Walmart and McDonald’s are two of the largest businesses in the country. Because of this, they account for a lot of currency circulation, but are they really good for the economy? Some of the fastest growing jobs in the country – fast food, retail, security – are related to these two industries, meaning that they employ a large portion of this country’s workforce. However, wages for these types of jobs have been stagnant for many years, and, because of inflation, these jobs simply don’t pay enough to cover even basic necessities like food, clothing, and housing.
This begs the question, if these stores are charging more for their products, but paying their employees the same wages as before inflation, where is all that extra money going? The answer to this question is simple: the corporate elites. While you have company executives making millions of dollars and giving themselves large bonuses, their workers are left to struggle to pay their bills. For an economy to work correctly, money needs to be circulating; instead, the money is being sent to the top and staying there.
As brought up in my last blog, “A Tale of Recession and Misdirection,” we need to work together as a country to repair our economy. Instead of corporate executives “hoarding” massive amounts of money, they should be putting it back into the economy by “giving it” (if the word “giving” interests you, please check out the word on OBES) to their employees. If the corporate “big wigs” would give themselves pay cuts, they could pay their workers higher wages. If workers were being paid higher wages, they would be able to spend more money. If many employees were spending more money, the economy as a whole would grow. The major problem seems to be corporate greed. Once CEOs and executives stop worrying about only themselves, they will see that we as a nation are one community that needs to help each other out. If we do this, the overall standard of living will vastly improve.
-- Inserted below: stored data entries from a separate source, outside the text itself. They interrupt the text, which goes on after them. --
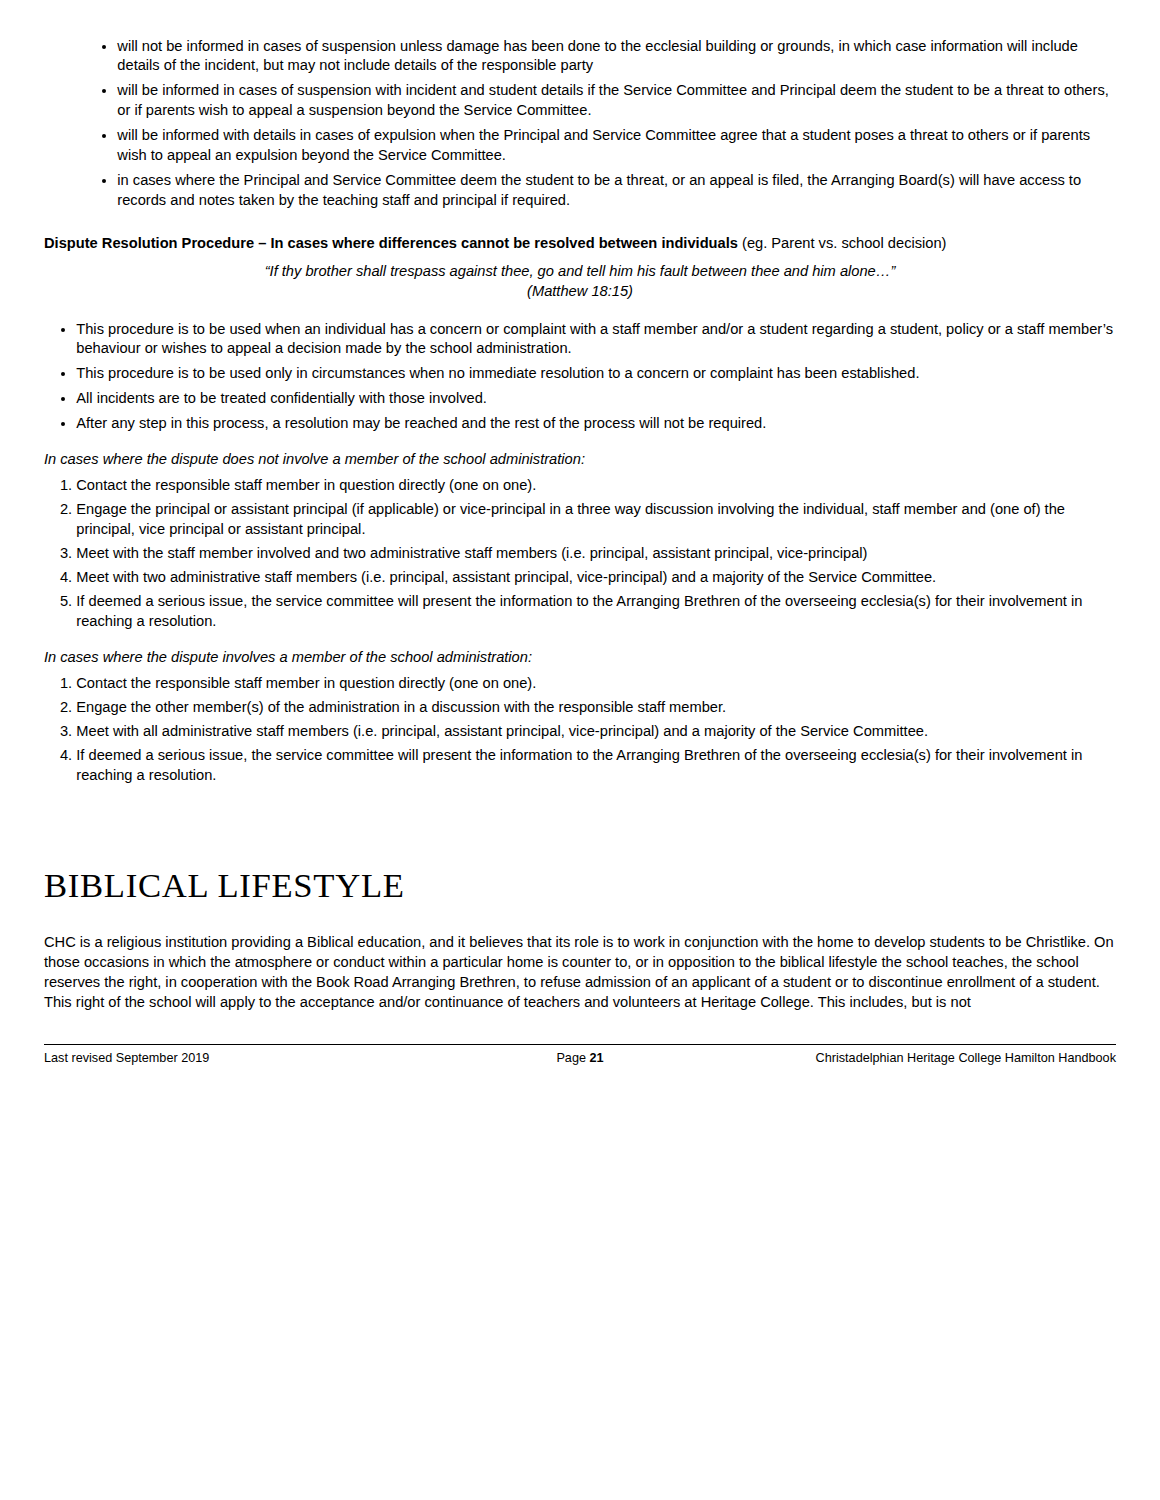will not be informed in cases of suspension unless damage has been done to the ecclesial building or grounds, in which case information will include details of the incident, but may not include details of the responsible party
will be informed in cases of suspension with incident and student details if the Service Committee and Principal deem the student to be a threat to others, or if parents wish to appeal a suspension beyond the Service Committee.
will be informed with details in cases of expulsion when the Principal and Service Committee agree that a student poses a threat to others or if parents wish to appeal an expulsion beyond the Service Committee.
in cases where the Principal and Service Committee deem the student to be a threat, or an appeal is filed, the Arranging Board(s) will have access to records and notes taken by the teaching staff and principal if required.
Dispute Resolution Procedure – In cases where differences cannot be resolved between individuals (eg. Parent vs. school decision)
“If thy brother shall trespass against thee, go and tell him his fault between thee and him alone…”
(Matthew 18:15)
This procedure is to be used when an individual has a concern or complaint with a staff member and/or a student regarding a student, policy or a staff member’s behaviour or wishes to appeal a decision made by the school administration.
This procedure is to be used only in circumstances when no immediate resolution to a concern or complaint has been established.
All incidents are to be treated confidentially with those involved.
After any step in this process, a resolution may be reached and the rest of the process will not be required.
In cases where the dispute does not involve a member of the school administration:
Contact the responsible staff member in question directly (one on one).
Engage the principal or assistant principal (if applicable) or vice-principal in a three way discussion involving the individual, staff member and (one of) the principal, vice principal or assistant principal.
Meet with the staff member involved and two administrative staff members (i.e. principal, assistant principal, vice-principal)
Meet with two administrative staff members (i.e. principal, assistant principal, vice-principal) and a majority of the Service Committee.
If deemed a serious issue, the service committee will present the information to the Arranging Brethren of the overseeing ecclesia(s) for their involvement in reaching a resolution.
In cases where the dispute involves a member of the school administration:
Contact the responsible staff member in question directly (one on one).
Engage the other member(s) of the administration in a discussion with the responsible staff member.
Meet with all administrative staff members (i.e. principal, assistant principal, vice-principal) and a majority of the Service Committee.
If deemed a serious issue, the service committee will present the information to the Arranging Brethren of the overseeing ecclesia(s) for their involvement in reaching a resolution.
BIBLICAL LIFESTYLE
CHC is a religious institution providing a Biblical education, and it believes that its role is to work in conjunction with the home to develop students to be Christlike. On those occasions in which the atmosphere or conduct within a particular home is counter to, or in opposition to the biblical lifestyle the school teaches, the school reserves the right, in cooperation with the Book Road Arranging Brethren, to refuse admission of an applicant of a student or to discontinue enrollment of a student. This right of the school will apply to the acceptance and/or continuance of teachers and volunteers at Heritage College. This includes, but is not
Last revised September 2019
Page 21
Christadelphian Heritage College Hamilton Handbook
However, it seems unlikely that corporate elites will willingly give themselves pay cuts. Which means, in order to change the wages, the government must step in. This seems like a simple solution, but when politicians get involved, we have another problem – many politicians give in to the demands of the corporations who financially support their campaigns. So even though the government is supposed to be an entity fighting for the public good, they end up doing the bidding of their corporate sponsors (who, again, are the problem in the first place)! This leads us to the only real solution – putting representatives in place who will actually fight for the citizens and not give in to corporate demands. The people are who ultimately elect the officials, but it’s much easier to win an election if you have financial backing which usually comes from corporations. But if enough people get involved in grassroots movements, politicians will know that they have support from the people, even if they don’t get corporate funds to run fancy ad campaigns.
We, as citizens, need to fight for the changes we want and elect representatives who will do the same!